Come on all you political scientists!
It is clear that those in the White House have either challenged or trumped theory at some many turns over the past eight years.
Cognitivists and political psychologists at the fringes of the Social Sciences have been ignored too long. They have a lot to offer to political science and other humanities or social studies.
At this junction in history, it is certainly time to start reworking/overhauling the past emphasis (biases) on statistics and codification of processes in governance and political party transformation!
New revamped theories are needed imminently for testing now that the”babies have been thrown out with the bathwater.” These must absorb the psychological and cognitive aspect of research by key actors and stakeholders
What will be recovered?
Only time will tell.
However, if both political and social scientific research are going to become more relevant to Americans, they will need to tie in good theories with good observation on the ground. (They will have to have both “barefoot social sciences” as well as “number crunchers” working hand-in-hand with theorists from now on.) Further, specialists from other humanities and from the field of education must be invited into the process of revival.
SUMMARY
Returning to Dr. Kenneth Meier’s disappointment that political institutional studies don’t match up to psychological profiling and histories of presidencies, it is time for Political Science in America to regain a balanced means of theory development.
Political scientists and other social scientists who have been for far too-long enamored with statistics and game theory must get out from under their computers and meet the public and world at the face-to-face level.
Otherwise, these same good social scientists might as well recognize themselves and their publications as no better than those journalists sitting at the bar who watch CNN report the news which they should be doing. (i.e.
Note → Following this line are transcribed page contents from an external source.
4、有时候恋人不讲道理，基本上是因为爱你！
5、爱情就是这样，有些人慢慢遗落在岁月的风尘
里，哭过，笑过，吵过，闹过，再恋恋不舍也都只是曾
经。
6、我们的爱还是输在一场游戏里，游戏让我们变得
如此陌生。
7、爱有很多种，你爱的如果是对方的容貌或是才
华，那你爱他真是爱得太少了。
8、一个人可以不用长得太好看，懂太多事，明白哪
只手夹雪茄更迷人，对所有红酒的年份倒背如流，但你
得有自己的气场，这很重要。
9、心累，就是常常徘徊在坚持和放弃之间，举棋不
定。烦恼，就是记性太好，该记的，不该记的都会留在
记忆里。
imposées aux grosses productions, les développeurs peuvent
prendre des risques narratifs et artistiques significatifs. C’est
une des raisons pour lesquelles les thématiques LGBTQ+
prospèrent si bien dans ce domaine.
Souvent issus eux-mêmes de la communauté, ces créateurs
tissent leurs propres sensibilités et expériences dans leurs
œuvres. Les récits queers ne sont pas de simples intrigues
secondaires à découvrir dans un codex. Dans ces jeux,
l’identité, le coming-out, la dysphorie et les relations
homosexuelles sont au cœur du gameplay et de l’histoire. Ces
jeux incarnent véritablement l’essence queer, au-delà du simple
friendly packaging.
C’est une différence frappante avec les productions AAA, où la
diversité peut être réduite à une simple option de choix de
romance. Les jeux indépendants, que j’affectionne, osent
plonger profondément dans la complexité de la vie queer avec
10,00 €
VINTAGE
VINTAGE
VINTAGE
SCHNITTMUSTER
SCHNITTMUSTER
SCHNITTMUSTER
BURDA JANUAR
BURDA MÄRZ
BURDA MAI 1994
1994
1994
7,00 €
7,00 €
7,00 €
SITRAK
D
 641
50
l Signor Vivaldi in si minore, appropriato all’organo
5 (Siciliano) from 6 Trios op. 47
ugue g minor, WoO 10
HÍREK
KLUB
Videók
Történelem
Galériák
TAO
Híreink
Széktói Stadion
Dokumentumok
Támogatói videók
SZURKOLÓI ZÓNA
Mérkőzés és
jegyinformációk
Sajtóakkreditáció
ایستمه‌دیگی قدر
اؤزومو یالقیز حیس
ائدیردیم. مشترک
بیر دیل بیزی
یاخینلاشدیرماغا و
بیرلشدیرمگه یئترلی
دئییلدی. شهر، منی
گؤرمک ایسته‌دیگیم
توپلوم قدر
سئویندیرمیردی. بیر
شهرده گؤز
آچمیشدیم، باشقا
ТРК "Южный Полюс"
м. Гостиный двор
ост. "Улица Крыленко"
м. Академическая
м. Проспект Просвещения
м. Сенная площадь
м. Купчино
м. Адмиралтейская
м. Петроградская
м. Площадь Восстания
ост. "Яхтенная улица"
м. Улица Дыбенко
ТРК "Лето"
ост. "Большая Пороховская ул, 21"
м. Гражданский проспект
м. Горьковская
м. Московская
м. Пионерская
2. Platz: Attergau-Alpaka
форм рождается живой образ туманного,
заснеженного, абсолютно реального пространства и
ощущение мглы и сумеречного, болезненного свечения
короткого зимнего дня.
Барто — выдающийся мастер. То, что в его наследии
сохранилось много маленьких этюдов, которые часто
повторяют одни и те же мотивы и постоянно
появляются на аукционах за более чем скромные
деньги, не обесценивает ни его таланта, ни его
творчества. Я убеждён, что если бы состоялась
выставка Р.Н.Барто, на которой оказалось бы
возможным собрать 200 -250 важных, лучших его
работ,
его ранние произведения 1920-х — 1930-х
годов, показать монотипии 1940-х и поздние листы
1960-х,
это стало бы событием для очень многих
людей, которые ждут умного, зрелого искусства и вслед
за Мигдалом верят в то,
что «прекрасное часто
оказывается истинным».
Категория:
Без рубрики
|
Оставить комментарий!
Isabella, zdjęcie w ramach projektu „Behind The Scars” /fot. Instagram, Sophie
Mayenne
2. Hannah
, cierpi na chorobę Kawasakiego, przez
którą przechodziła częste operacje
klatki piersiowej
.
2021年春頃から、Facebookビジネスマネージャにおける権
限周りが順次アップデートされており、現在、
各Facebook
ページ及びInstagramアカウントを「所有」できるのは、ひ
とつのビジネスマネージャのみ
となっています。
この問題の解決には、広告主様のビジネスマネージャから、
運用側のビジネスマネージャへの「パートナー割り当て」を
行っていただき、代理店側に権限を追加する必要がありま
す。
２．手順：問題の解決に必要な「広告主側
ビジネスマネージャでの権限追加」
Quality of communication and level of differentiating information shared broadly are damaged in such processes of number-centered analysis that excludes good face-value analyses.)
NOTE: Again, one tip I can give to political scientists is to look at where history and psychology are strongest at interpreting presidential and other government (institutions) actors’ behaviors. Appropriate those tools and use them often in political science more broadly. Eventually, this will make the profession more respected and appreciated by the masses and end-users of the research.